President Trump’s focus on energy has the potential to be the greatest legacy he can leave for the American people. The policies of Trump and the appointment of Chris Wright as secretary of Energy has put the United States in a decisive pro-energy position, focusing efforts on harnessing U.S. energy production and leveraging it into economic strength.
On the campaign trail Trump made it abundantly clear that his administration would prioritize American energy production and traditional fuels. In his inauguration speech, Trump declared that America would embrace “drill, baby, drill” and refill the Strategic Petroleum Reserve “right to the top.”
He said countless times that the U.S. is going to embrace the “liquid gold” under our feet and that we are going to “frack, frack, frack.” On Inauguration Day, Trump signed a series of executive orders related to energy, including removing the U.S. from the Paris climate agreement and declaring a national energy emergency, allowing the government to focus on lowering costs for households. The administration’s message is clear: America will lead the world in oil and gas production, leverage its energy strength, and increase natural gas exports.
What Trump and Wright understand that the political pundits and the past administration did not, is that energy is everything. Energy is not a sector of the economy; energy is the economy. Without access to affordable and reliable energy, businesses cannot grow, and citizens cannot heat and cool their homes.
Repealing the onerous green policies of the Biden administration and signing executive orders which focus on U.S. energy production, dominance and security begins to turn the tide to allow for more permitting, more natural gas in the electrical grid, stem the decommissioning of coal-fired power generation, and focus on lowering electricity and utility bills, for the American consumer and the American business owner.
This dramatic policy shift places U.S. energy production and energy security and affordability at the forefront, focusing on reducing the cost of living and strengthening and emboldening U.S. manufacturing. These policies enhance America’s global competitiveness. Wright has resumed permitting for the LNG export facilities, telling the world, America is open for business.
In the first Trump term, U.S. oil and gas production grew. The pro-energy, pro-growth, pro-business policies of the Trump administration meant the average household saved over $2,500 a year in lower energy costs. While oil prices did face pressure, the consumer reaped the benefit, and unlike the Biden administration, oil and gas operators were able to lease, permit and drill on federal land knowing that the contracts they entered with the government would be viable.
Two months into the Trump administration, the pro-energy policies are clear, but lingering and entrenched inflation from the past four years remain. The Federal Reserve was late to the party in raising interest rates to curb inflation, hesitated to raise them much above 5 percent, and has since lowered interest rates, recently resulting in a direct move upward in inflation and rising not falling mortgage rates.
Tariff concerns and their impact on trade and inflation are real, but many tariffs have yet to be fully implemented. Like Trump’s policies on energy, the administration’s policies on tariffs are meant to counter global competition and strengthen U.S. manufacturing, preventing cheap imports from China being dumped into the United States, much of which comes through Mexico, Canada and Vietnam.
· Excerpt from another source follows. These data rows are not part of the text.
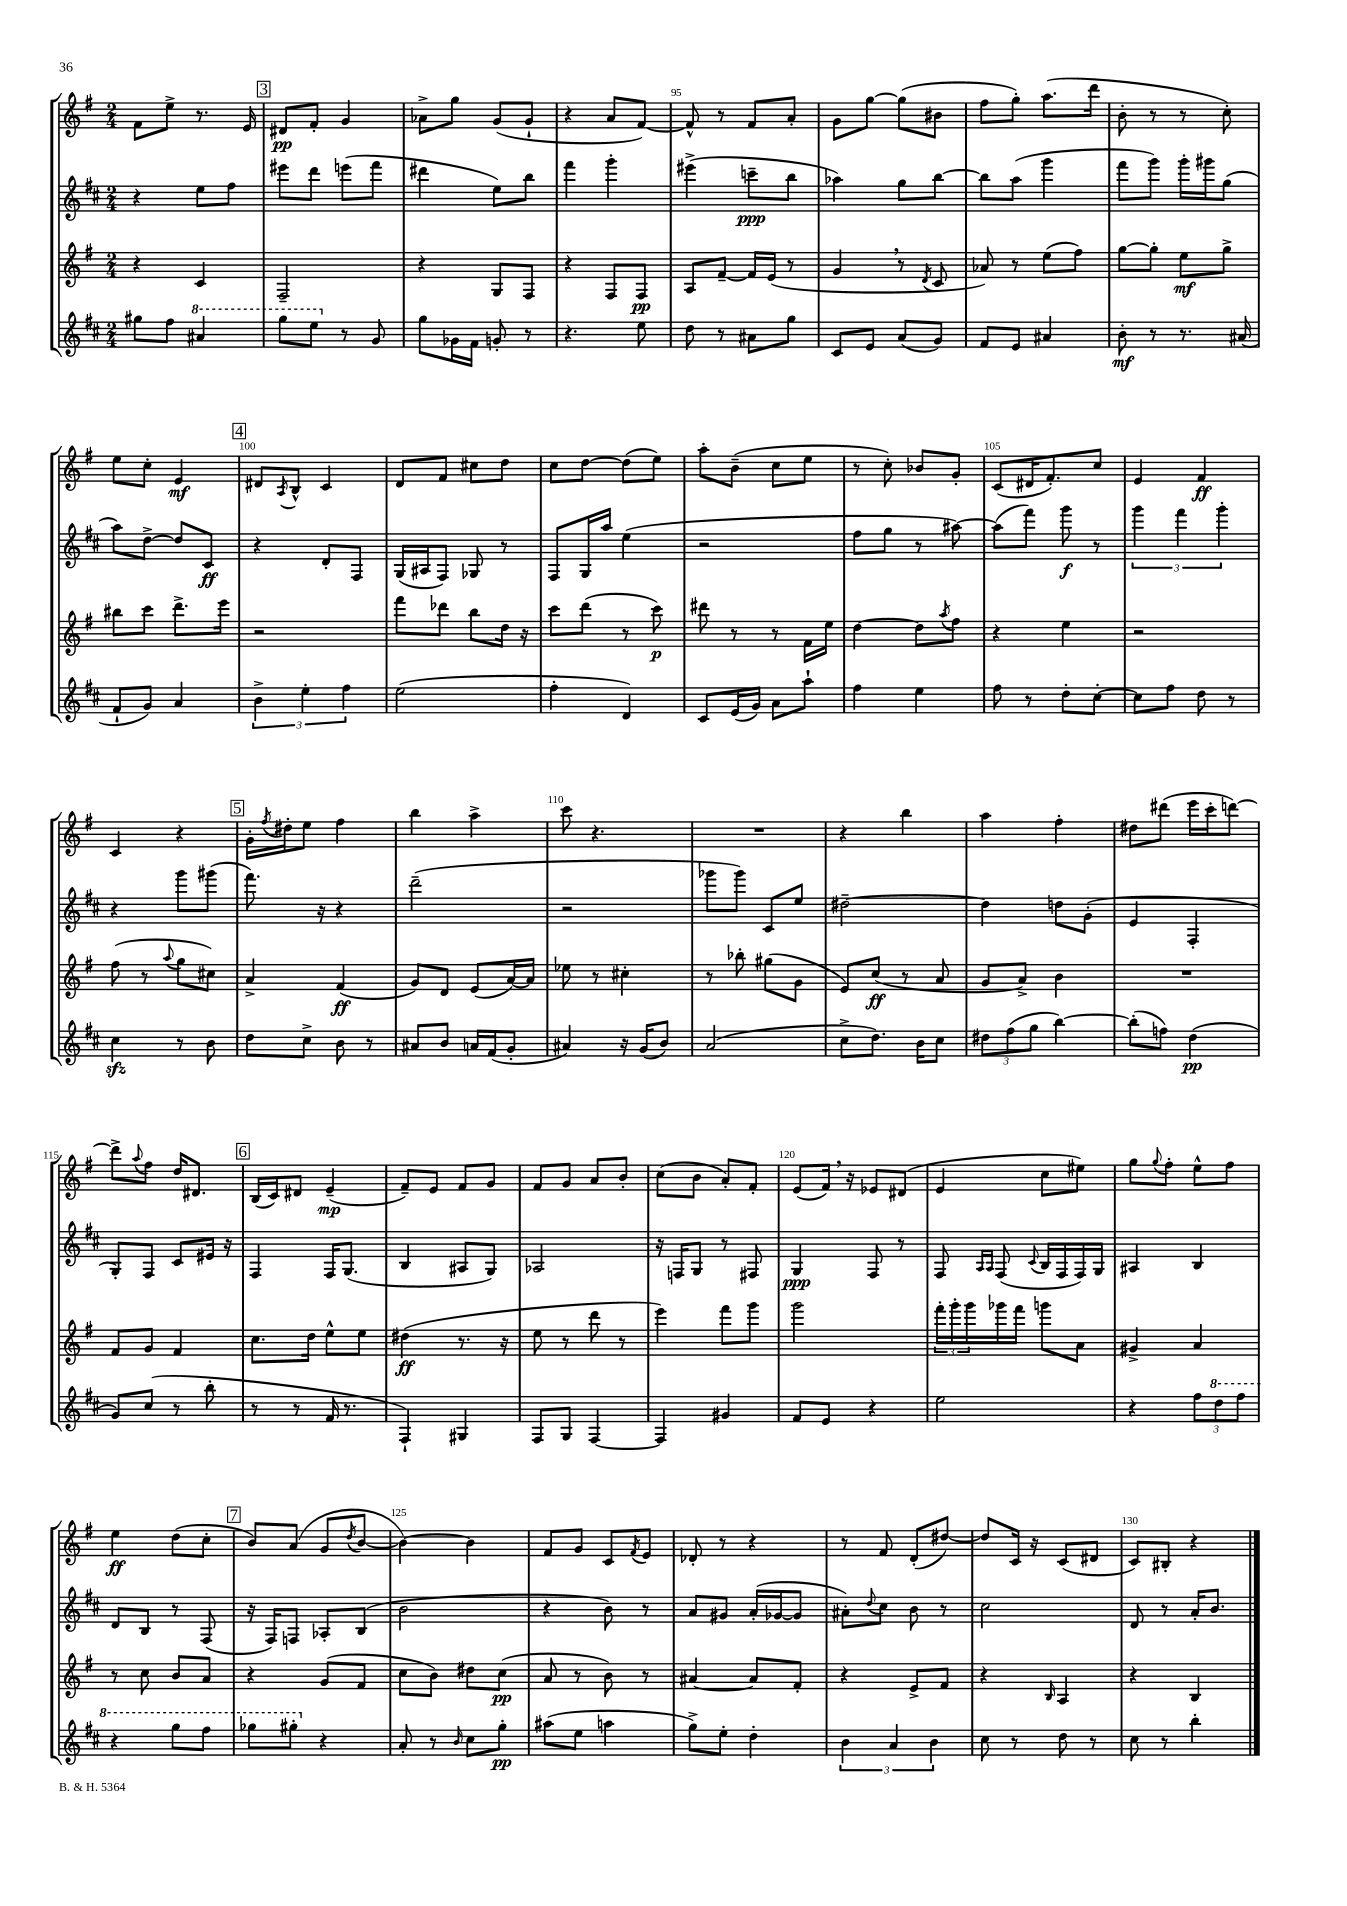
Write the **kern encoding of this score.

**kern	**kern	**kern	**kern
*staff4	*staff3	*staff2	*staff1
*clefG2	*clefG2	*clefG2	*clefG2
*k[f#c#]	*k[f#]	*k[f#c#]	*k[f#]
*M2/4	*M2/4	*M2/4	*M2/4
8gg#\L	4r	4r	8f#\L
8ff#\J	.	.	8ee^\J
4aa#/	4c/	8ee\L	8.r
.	.	8ff#\J	.
.	.	.	16e/
=	=	=	=
8ggg\L	2F#~/	8eee#\L	8d#/L
8eee\J	.	8ddd\J	8f#'/J
8r	.	(8eee\L	4g/
8g/	.	8fff#\J	.
=	=	=	=
8gg\L	4r	4ddd#\	8a-^\L
16g-\L	.	.	8gg\J
16f#\JJ	.	.	.
8g'/	8G/L	8ee\L)	(8g/L
8r	8F#/J	8bb\J	8g`/J
=	=	=	=
4.r	4r	4fff#\	4r
.	8F#/L	4ggg'\	8a/L
8ee\	8F#/J	.	[8f#/J)
=	=	=	=
8dd\	8A/L	(4eee#^\	8f#^^/]
8r	[8f#~/J	.	8r
8a#\L	16f#/]LL	8ccc~\L	8f#/L
.	(16e/JJ	.	.
8gg\J	8r	8bb\J	8a'/J
=	=	=	=
8c#/L	4g/	4aa-\)	8g\L
8e/J	.	.	[8gg\J
(8a/L	8r	8gg\L	(8gg\]L
.	8qd/	.	.
8g/J)	8c/	[8bb\J	8b#\J
=	=	=	=
8f#/L	8a-/)	8bb\]L	8ff#\L
8e/J	8r	(8aa\J	8gg'\J)
4a#/	(8ee\L	4ggg\	(8.aa\L
.	8ff#\J)	.	.
.	.	.	16ddd\Jk
=	=	=	=
8b'\	[8gg\L	8fff#\L	8b'\
8r	8gg'\]J	8ggg\J)	8r
8.r	8ee\L	16ggg'\LL	8r
.	.	16ggg#\J	.
.	8gg^\J	(8gg\J	8cc'\)
(16a#/	.	.	.
=	=	=	=
8f#`/L	8bb#\L	8aa\L)	8ee\L
8g/J)	8ccc\J	[8dd^\J	8cc'\J
4a/	8.ddd^\L	8dd/]L	4e/
.	.	8c#/J	.
.	16eee\Jk	.	.
=	=	=	=
6b^\	2r	4r	8d#/L
.	.	.	8qA/
.	.	.	8B^^/J
6ee'\	.	.	.
.	.	8d'/L	4c/
6ff#\	.	.	.
.	.	8F#/J	.
=	=	=	=
(2ee\	8fff#\L	(16G/LL	8d/L
.	.	16A#/J	.
.	8ddd-\J	8F#/J)	8f#/J
.	8bb\L	8G-/	8cc#\L
.	16dd\Jk	8r	8dd\J
.	16r	.	.
=	=	=	=
4ff#'\	8ccc\L	8F#/L	8cc\L
.	(8ddd\J	16G/L	[8dd\J
.	.	16aa/JJ	.
4d/)	8r	(4ee\	(8dd\]L
.	8ccc\)	.	8ee\J)
=	=	=	=
8c#/L	8ddd#\	2r	8aa'\L
(16e/L	8r	.	(8b~\J
16g/JJ)	.	.	.
8a\L	8r	.	8cc\L
8aa`\J	16f#\LL	.	8ee\J
.	16ee\JJ	.	.
=	=	=	=
4ff#\	[4dd\	8ff#\L	8r
.	.	8gg\J	8cc'\)
4ee\	8dd\]L	8r	8b-/L
.	8qaa/	.	.
.	8ff#\J	[8aa#\)	8g'/J
=	=	=	=
8ff#\	4r	(8aa#\]L	(8c/L
8r	.	8fff#\J)	16d#/K
.	.	.	8.f#'/)
8dd'\L	4ee\	8ggg\	.
[8cc#'\J	.	8r	8cc/J
=	=	=	=
8cc#\]L	2r	6ggg\	4e/
8ff#\J	.	.	.
.	.	6fff#\	.
8dd\	.	.	4f#/
.	.	6ggg'\	.
8r	.	.	.
=	=	=	=
4cc#\	(8ff#\	4r	4c/
.	8r	.	.
.	8qqaa/	.	.
8r	8gg\L	8ggg\L	4r
8b\	8cc#\J)	(8ggg#\J	.
=	=	=	=
8dd\L	4a^/	8.fff#\)	16g'\LL
.	.	.	8qff#/
.	.	.	16dd#'\J
8cc#^\J	.	.	8ee\J
.	.	16r	.
8b\	(4f#/	4r	4ff#\
8r	.	.	.
=	=	=	=
8a#/L	8g/L)	(2ddd~\	4bb\
8b/J	8d/J	.	.
16a/LL	(8e/L	.	4aa^\
(16f#/J	.	.	.
8g'/J	[16a/L)	.	.
.	16a/]JJ	.	.
=	=	=	=
4a#/)	8ee-\	2r	8ccc\
.	8r	.	4.r
16r	4cc#'\	.	.
(16g/LK	.	.	.
8b/J)	.	.	.
=	=	=	=
(2a/	8r	8ggg-\L	2r
.	8bb-'\	8ggg-\J)	.
.	(8gg#\L	8c#/L	.
.	8g\J	8ee/J	.
=	=	=	=
8cc#^\L	8e/L)	[2dd#~\	4r
8.dd\J)	(8cc/J	.	.
.	8r	.	4bb\
16b\LK	.	.	.
8cc#\J	8a/	.	.
=	=	=	=
12dd#\L	8g/L	4dd#\]	4aa\
(12ff#\	.	.	.
.	8a^/J)	.	.
12gg\J	.	.	.
[4bb\)	4b\	8dd\L	4ff#'\
.	.	(8g'\J	.
=	=	=	=
(8bb'\]L	2r	4e/	8dd#\L
8ff\J)	.	.	(8ddd#\J
(4dd\	.	4F#'/	16eee\LL
.	.	.	16ccc'\J
.	.	.	[8ddd\J)
=	=	=	=
8g/L)	8f#/L	8G'/L)	8ddd^\]L
.	.	.	8qqaa/
(8cc#/J	8g/J	8F#/J	8ff#\J
8r	4f#/	8c#/L	16dd/LK
.	.	.	8.d#/J
8bb'\	.	16e#/Jk	.
.	.	16r	.
=	=	=	=
8r	8.cc\L	4F#/	(16B/LL
.	.	.	16c/J)
8r	.	.	8d#/J
.	16dd\Jk	.	.
16f#/	8ee^^\L	16F#/LK	(4e~/
8.r	.	(8.G/J	.
.	8ee\J	.	.
=	=	=	=
4F#`/)	(4dd#\	4B/	8f#~/L)
.	.	.	8e/J
4G#/	8.r	8A#/L	8f#/L
.	.	8G/J)	8g/J
.	16r	.	.
=	=	=	=
8F#/L	8ee\	2A-/	8f#/L
8G/J	8r	.	8g/J
[4F#/	8ddd\	.	8a/L
.	8r	.	8b'/J
=	=	=	=
4F#/]	4eee\)	16r	(8cc\L
.	.	16F/LK	.
.	.	8G/J	8b\J
4g#/	8fff#\L	8r	8a'/L)
.	8ggg\J	8F#/	8f#'/J
=	=	=	=
8f#/L	2ggg\	4G/	(8e/L
8e/J	.	.	16f#/Jk)
.	.	.	16r
4r	.	8F#/	8e-/L
.	.	8r	(8d#/J
=	=	=	=
2ee\	24fff#'\LL	8F#/	4e/
.	24ggg'\	.	.
.	24ggg\	.	.
.	.	16qqA/LL	.
.	.	16qqA/JJ	.
.	16ggg-\	(8F#/	.
.	16fff#\JJ	.	.
.	.	8qqc#/	.
.	8ggg\L	16B/LL	8cc\L
.	.	16F#/	.
.	8a\J	16F#/)	8ee#\J)
.	.	16G/JJ	.
=	=	=	=
4r	4g#^/	4A#/	8gg\L
.	.	.	8qqgg/
.	.	.	8ff#'\J
12ff#\L	4a/	4B/	8ee^^\L
12ddd\	.	.	.
.	.	.	8ff#\J
12fff#\J	.	.	.
=	=	=	=
4r	8r	8d/L	4ee\
.	8cc\	8B/J	.
8ggg\L	8b/L	8r	(8dd\L
8fff#\J	8a/J	(8F#/	8cc'\J
=	=	=	=
8ggg-\L	4r	16r	8b/L)
.	.	16F#/LK)	.
8ggg#'\J	.	8F/J	(8a/J
4r	(8g/L	8A-'/L	8g/L
.	.	.	8qdd/
.	8f#/J	(8B/J	[8b/J
=	=	=	=
8a'/	8cc\L	2b\	4b\_)
8r	8b\J)	.	.
16qqb/	.	.	.
8cc#\L	8dd#\L	.	4b\]
8gg'\J	(8cc\J	.	.
=	=	=	=
(8aa#\L	8a/	4r	8f#/L
8ee\J	8r	.	8g/J
4aa\	8b\)	8b\)	8c/L
.	.	.	8qf#/
.	8r	8r	8e/J
=	=	=	=
8gg^\L)	[4a#/	8a/L	8d-'/
8ee'\J	.	8g#/J	8r
4dd'\	8a#/]L	(16a'/LL	4r
.	.	[16g-/J	.
.	8f#'/J	8g-/]J	.
=	=	=	=
6b\	4r	8a#'\L)	8r
.	.	8qqdd/	.
.	.	8cc#\J	8f#/
6a/	.	.	.
.	8e^/L	8b\	(8d'/L
6b\	.	.	.
.	8f#/J	8r	[8dd#/J)
=	=	=	=
8cc#\	4r	2cc#\	8dd#/]L
8r	.	.	16c/Jk
.	.	.	16r
.	16qqB/	.	.
8dd\	4A/	.	(8c/L
8r	.	.	8d#/J
=	=	=	=
8cc#\	4r	8d/	8c/L)
8r	.	8r	8B#'/J
4bb'\	4B/	16a'/LK	4r
.	.	8.b/J	.
==	==	==	==
*-	*-	*-	*-
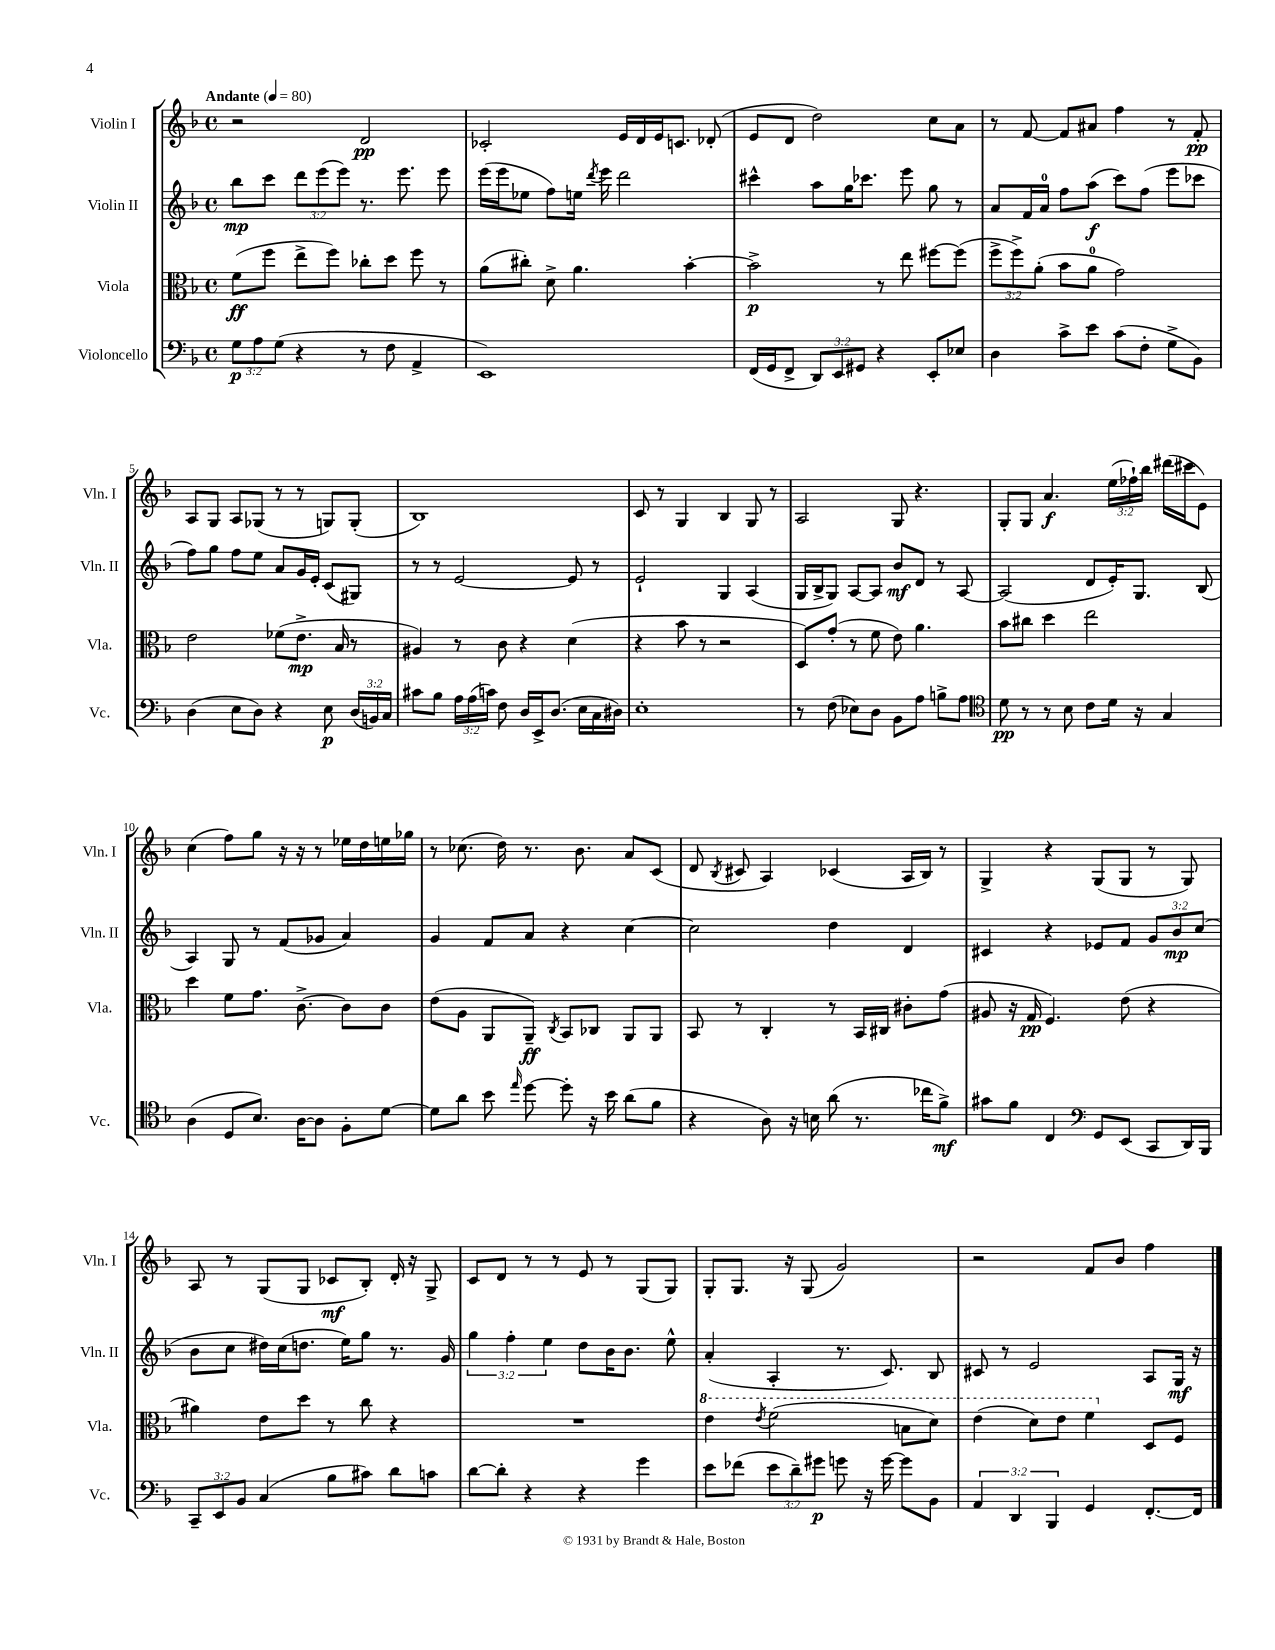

The de minimus rule, which allows cheap Chinese goods to bypass tariffs and U.S. regulations, up to $800 per person per day, is being adjusted under policies and tariffs on China. The economic effects of tariffs can be messy, but the broader aim of protecting American workers, manufacturers and industries from unfair foreign competition in the long term is clear.
Trump also recently announced the coupling of tariffs with sanctioned crude oil from Venezuela; any country purchasing sanctioned Venezuelan crude will be tariffed an additional 25 percent. This means China.
Oil is currently below $70 a barrel. Traders are constantly reacting to geopolitical risk, escalating war and volatility in Middle East, and global economic weakness. In the face of increasing global energy demands and uncertainty, Trump’s full-throated support of American energy will change the world. America will no longer be a shrinking violet in the energy game; it will be the global leader.
Trisha Curtis is a macroeconomist with expertise in U.S. shale markets, geopolitics and China. She is CEO of PetroNerds, host of the PetroNerds podcast and an economist for the American Energy Institute.